Sur la demande de dommages-intérêts pour procédure abusive
L’accès au juge est un droit fondamental et un principe général garantissant le respect du droit et ce n’est que dans des circonstances exceptionnelles que le fait d’agir en justice ou d’exercer une voie de recours légalement ouverte est susceptible de constituer un abus.
Il en résulte que l’appréciation inexacte qu’une partie fait de ses droits n’est pas à elle seule constitutive d’une telle faute de même que le caractère manifestement mal fondé d’une prétention n’est pas susceptible de faire dégénérer le droit d’agir en abus.

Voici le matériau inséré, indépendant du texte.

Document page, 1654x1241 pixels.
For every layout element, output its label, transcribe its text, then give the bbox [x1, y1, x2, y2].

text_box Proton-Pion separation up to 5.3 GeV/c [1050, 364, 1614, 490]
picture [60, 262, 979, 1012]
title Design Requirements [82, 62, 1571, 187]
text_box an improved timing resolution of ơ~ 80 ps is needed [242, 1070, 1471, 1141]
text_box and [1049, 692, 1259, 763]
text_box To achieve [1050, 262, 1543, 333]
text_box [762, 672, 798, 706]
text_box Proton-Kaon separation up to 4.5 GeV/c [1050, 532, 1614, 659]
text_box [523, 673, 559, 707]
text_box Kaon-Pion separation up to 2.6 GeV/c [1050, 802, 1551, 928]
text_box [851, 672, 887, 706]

En l’espèce, si la société [P] [I] invoque les négligences de la SCI [R] et sa connaissance du jugement attaqué dans le cadre de la procédure de saisie-immobilière qu’elle a due entreprendre pour obtenir le règlement des sommes dues, elle ne démontre pas l’abus qui aurait été commis par l’appelante dans son droit de discuter le jugement en cause, dont elle contestait la régularité.
En outre, la société [P] [I] ne rapporte pas la preuve de l’existence d’un préjudice distinct de celui causé par la nécessité de se défendre en justice qui sera réparé par l’allocation d’une indemnité sur le fondement de l’article 700 du code de procédure civile.
Aussi y a-t-il lieu de rejeter la demande de dommages-intérêts au titre du caractère abusif de la procédure qu’elle présente.
Sur les autres demandes
L’appel étant déclaré irrecevable, la SCI [R] sera condamnée aux dépens de l’instance d’appel outre à payer à la société [P] [I] la somme de 2 500 euros au titre de l’article 700 du code de procédure civile.
Il sera accordé à Maître Franck Gys, avocat, le bénéfice de l’article 699 du code de procédure civile.
PAR CES MOTIFS
REJETTE l’exception de nullité de l’acte de signification du jugement du 21 décembre 2021 ;
DECLARE irrecevable comme tardif l’appel formé par la SCI [R] ;
REJETTE la demande de dommages-intérêts présentée par la société [P] [I] pour procédure abusive ;
CONDAMNE la SCI [R] aux dépens de l’instance d’appel ;
AUTORISE Maître Franck Gys à recouvrer directement ceux des dépens dont il aurait fait l’avance sans avoir reçu provision ;
CONDAMNE la SCI [R] à payer à la société [P] [I] la somme de 2 500 euros au titre de l’article 700 du code de procédure civile.